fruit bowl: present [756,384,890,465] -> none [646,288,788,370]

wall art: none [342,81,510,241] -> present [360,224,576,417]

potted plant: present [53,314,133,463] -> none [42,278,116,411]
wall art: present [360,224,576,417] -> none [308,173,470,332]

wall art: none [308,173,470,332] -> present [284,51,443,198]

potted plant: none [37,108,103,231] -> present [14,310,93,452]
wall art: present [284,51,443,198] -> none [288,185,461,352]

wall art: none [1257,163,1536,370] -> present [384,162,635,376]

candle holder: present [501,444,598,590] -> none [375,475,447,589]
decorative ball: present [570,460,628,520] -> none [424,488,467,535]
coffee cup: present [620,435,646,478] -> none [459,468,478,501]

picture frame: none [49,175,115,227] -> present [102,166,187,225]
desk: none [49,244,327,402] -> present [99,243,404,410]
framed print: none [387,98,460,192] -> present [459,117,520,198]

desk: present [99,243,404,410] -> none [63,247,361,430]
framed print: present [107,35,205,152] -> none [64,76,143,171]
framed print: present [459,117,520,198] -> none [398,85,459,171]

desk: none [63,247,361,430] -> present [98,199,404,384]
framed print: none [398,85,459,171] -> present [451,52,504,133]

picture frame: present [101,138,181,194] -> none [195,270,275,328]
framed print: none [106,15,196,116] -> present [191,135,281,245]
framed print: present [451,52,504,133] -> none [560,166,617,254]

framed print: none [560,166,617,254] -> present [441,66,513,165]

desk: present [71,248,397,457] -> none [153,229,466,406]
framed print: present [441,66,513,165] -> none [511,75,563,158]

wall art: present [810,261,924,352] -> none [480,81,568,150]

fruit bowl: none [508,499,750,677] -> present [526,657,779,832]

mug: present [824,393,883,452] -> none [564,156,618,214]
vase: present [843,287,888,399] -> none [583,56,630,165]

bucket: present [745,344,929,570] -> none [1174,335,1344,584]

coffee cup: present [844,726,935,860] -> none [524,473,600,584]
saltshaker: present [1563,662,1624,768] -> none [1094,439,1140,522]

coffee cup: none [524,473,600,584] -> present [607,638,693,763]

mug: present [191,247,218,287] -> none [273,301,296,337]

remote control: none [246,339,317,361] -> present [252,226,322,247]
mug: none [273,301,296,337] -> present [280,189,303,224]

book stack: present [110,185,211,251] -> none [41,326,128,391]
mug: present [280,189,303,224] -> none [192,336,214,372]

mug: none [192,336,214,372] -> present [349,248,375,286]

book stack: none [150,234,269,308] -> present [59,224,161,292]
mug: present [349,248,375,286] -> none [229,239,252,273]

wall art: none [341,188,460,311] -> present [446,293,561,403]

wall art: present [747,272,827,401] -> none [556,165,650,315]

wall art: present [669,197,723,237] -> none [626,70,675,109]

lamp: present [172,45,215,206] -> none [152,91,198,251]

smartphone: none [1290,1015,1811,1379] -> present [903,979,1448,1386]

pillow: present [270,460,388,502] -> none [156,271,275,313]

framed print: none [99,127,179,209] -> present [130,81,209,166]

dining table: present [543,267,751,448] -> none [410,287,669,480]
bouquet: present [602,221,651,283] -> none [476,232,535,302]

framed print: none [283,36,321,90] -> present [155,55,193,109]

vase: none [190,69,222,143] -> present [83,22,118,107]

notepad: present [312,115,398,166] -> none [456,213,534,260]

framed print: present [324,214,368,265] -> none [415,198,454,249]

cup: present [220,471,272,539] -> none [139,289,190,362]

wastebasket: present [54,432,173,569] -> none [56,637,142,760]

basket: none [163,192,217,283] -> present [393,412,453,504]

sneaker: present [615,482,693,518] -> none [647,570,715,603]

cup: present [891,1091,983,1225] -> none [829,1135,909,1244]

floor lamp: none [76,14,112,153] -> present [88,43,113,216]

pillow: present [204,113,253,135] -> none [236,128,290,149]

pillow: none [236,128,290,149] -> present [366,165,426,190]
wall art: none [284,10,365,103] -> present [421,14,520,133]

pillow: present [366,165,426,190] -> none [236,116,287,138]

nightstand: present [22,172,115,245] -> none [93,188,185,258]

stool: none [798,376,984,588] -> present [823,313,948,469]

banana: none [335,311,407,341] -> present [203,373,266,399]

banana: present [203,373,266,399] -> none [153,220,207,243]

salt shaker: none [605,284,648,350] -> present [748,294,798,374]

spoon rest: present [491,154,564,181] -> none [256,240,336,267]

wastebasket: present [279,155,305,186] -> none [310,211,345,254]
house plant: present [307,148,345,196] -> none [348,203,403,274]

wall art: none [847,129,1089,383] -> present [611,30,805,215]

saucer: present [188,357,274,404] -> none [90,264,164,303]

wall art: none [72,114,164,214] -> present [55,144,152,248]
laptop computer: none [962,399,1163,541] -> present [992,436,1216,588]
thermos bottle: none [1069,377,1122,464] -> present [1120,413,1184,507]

:: To-do item ::
Take from the material above the lines running from the one with "smartphone: none [1290,1015,1811,1379]" through the one with "basket: none [163,192,217,283]", and repeat them exactly, with nothing else.

:: Answer to the problem ::
smartphone: none [1290,1015,1811,1379] -> present [903,979,1448,1386]

pillow: present [270,460,388,502] -> none [156,271,275,313]

framed print: none [99,127,179,209] -> present [130,81,209,166]

dining table: present [543,267,751,448] -> none [410,287,669,480]
bouquet: present [602,221,651,283] -> none [476,232,535,302]

framed print: none [283,36,321,90] -> present [155,55,193,109]

vase: none [190,69,222,143] -> present [83,22,118,107]

notepad: present [312,115,398,166] -> none [456,213,534,260]

framed print: present [324,214,368,265] -> none [415,198,454,249]

cup: present [220,471,272,539] -> none [139,289,190,362]

wastebasket: present [54,432,173,569] -> none [56,637,142,760]

basket: none [163,192,217,283] -> present [393,412,453,504]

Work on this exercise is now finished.